Closed fdchevalier closed 6 years ago
Hi @fdchevalier,
Thanks for your interest in vcfR! But I'm afraid I don't feel I understand your request. What sort of behavior are you looking for? As you mentioned, we already have extract.indels()
with behavior as follows.
> data("vcfR_test")
> getFIX(vcfR_test)
CHROM POS ID REF ALT QUAL FILTER
[1,] "20" "14370" "rs6054257" "G" "A" "29" "PASS"
[2,] "20" "17330" NA "T" "A" "3" "q10"
[3,] "20" "1110696" "rs6040355" "A" "G,T" "67" "PASS"
[4,] "20" "1230237" NA "T" NA "47" "PASS"
[5,] "20" "1234567" "microsat1" "GTC" "G,GTCT" "50" "PASS"
> vcf1 <- extract.indels(vcfR_test)
> getFIX(vcf1)
CHROM POS ID REF ALT QUAL FILTER
[1,] "20" "14370" "rs6054257" "G" "A" "29" "PASS"
[2,] "20" "17330" NA "T" "A" "3" "q10"
[3,] "20" "1110696" "rs6040355" "A" "G,T" "67" "PASS"
[4,] "20" "1230237" NA "T" NA "47" "PASS"
> vcf2 <- extract.indels(vcfR_test, return.indels = TRUE)
> getFIX(vcf2)
CHROM POS ID REF ALT QUAL FILTER
"20" "1234567" "microsat1" "GTC" "G,GTCT" "50" "PASS"
It seems to me that we have functionality to sort the variants into either just indels or just SNPs. What new functionality are you looking for? Also note that this provides an example where the ALT allele includes both a deletion and and insertion which seems presents a challenge to sorting insertions from deletions. Have you considered this situation?
Thanks! Brian
Hi Brian,
Sorry for not being clear enough. The extract.indels()
function extracts indels but do not return a logical vector (TRUE
/FALSE
) of rows that contains such indels (like the is.biallelic()
function would do for biallelic sites). For instance, if I generate a data.frame from the gt
slot (let's say extracting allele frequencies), then perform operations on this data.frame and finally filter out indel sites on this data.frame for plotting purpose, I need to identified the rows from the original vcfR object which correspond to indels. By the way, I cannot extract the SNP only and then pull out the allele frequencies because I need the indel information somewhere in my downstream analysis.
For example, here is the is.indel()
function that I made derived from the extract.indels()
:
is.indel <- function (x) {
isIndel <- matrix(FALSE, nrow = nrow(x), ncol = 2)

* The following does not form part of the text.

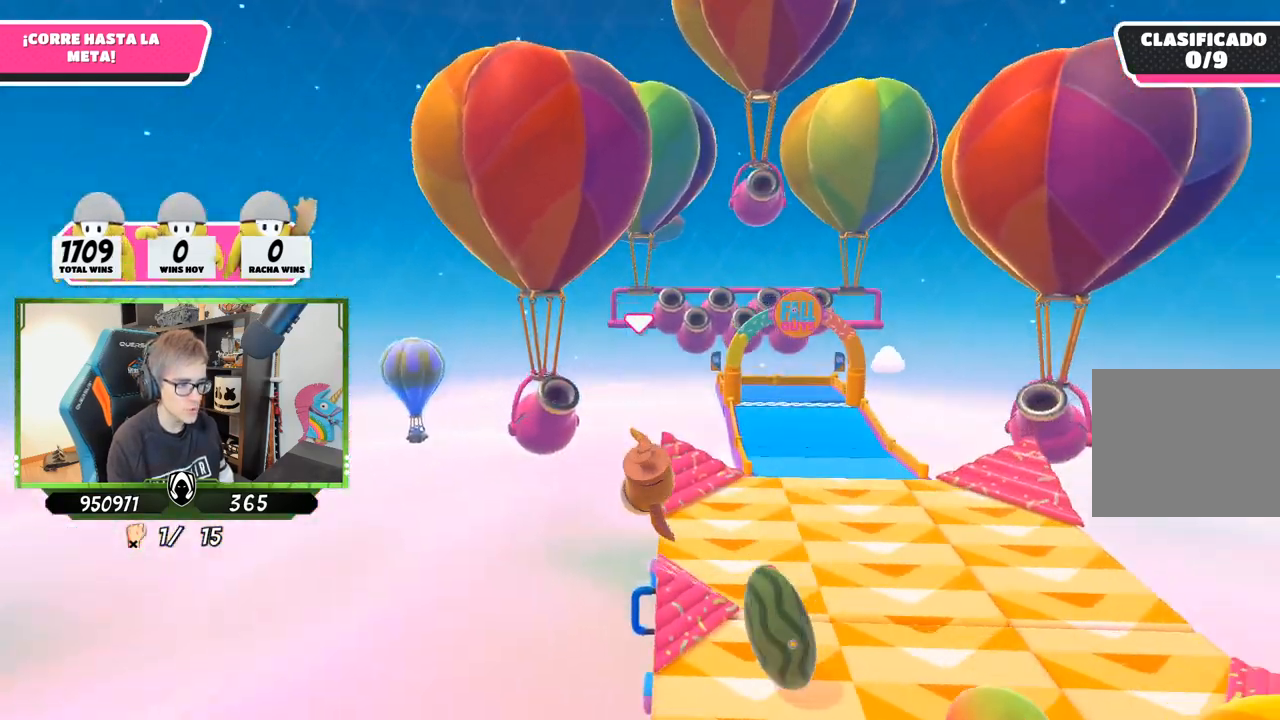
{"buttons": [], "left_stick": "up", "right_stick": "center", "events": [[217, "right_stick", "center"]]}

colnames(isIndel) <- c("REF", "ALT")
isIndel[, "REF"] <- nchar(x@fix[, "REF"]) > 1
checkALT <- function(x) {
x <- stats::na.omit(x)
x <- x[x != "<NON_REF>"]
if (length(x) > 0) {
max(nchar(x)) > 1
}
else {
FALSE
}
}
isIndel[, "ALT"] <- unlist(lapply(strsplit(x@fix[, "ALT"],
split = ","), checkALT))
mask <- rowSums(isIndel) > 0
return(mask)
}
If we apply this to vcfR_test data:
data("vcfR_test")
is.indel(vcfR_test)
# FALSE FALSE FALSE FALSE TRUE
Hope this is clearer.
By the way, thank you for the example with insertion and deletion at the same site, I did not think about such example.
Fred
Hi @fdchevalier,
I've added is.indel()
to vcfR. If you'd like to give it a try you can install the GitHub version as follows.
devtools::install_github(repo="knausb/vcfR")
You will need a compiler to install the GitHub version.
This will be in vcfR 1.9.0. However, we recently released on CRAN so it may be a few months before this shows up on CRAN. If (and when if you want to try it out) you're happy with this please close the issue.
Thanks! Brian
Hi Brian,
I have tried the github version and the new function works as expected. Thank you for your efficiency.
Fred
Hello everyone,
First of, thank you for this package which makes working with VCF files in R very easy.
I used it quite intensively these past days and found that one function was missing:
is.indel
. I often used theis.biallelic
function to filter tables generated from VCF files and I found surprising that a similar function did not exist for indels.Looking at the source code, it would be easy to create it because most of the code is already present in the
extract.indels
function. Thisis.indel
function could even allow selection of either insertions or deletions only.I see how to do it with minimal changes in the code and I am ready to make a PR if you deem this useful.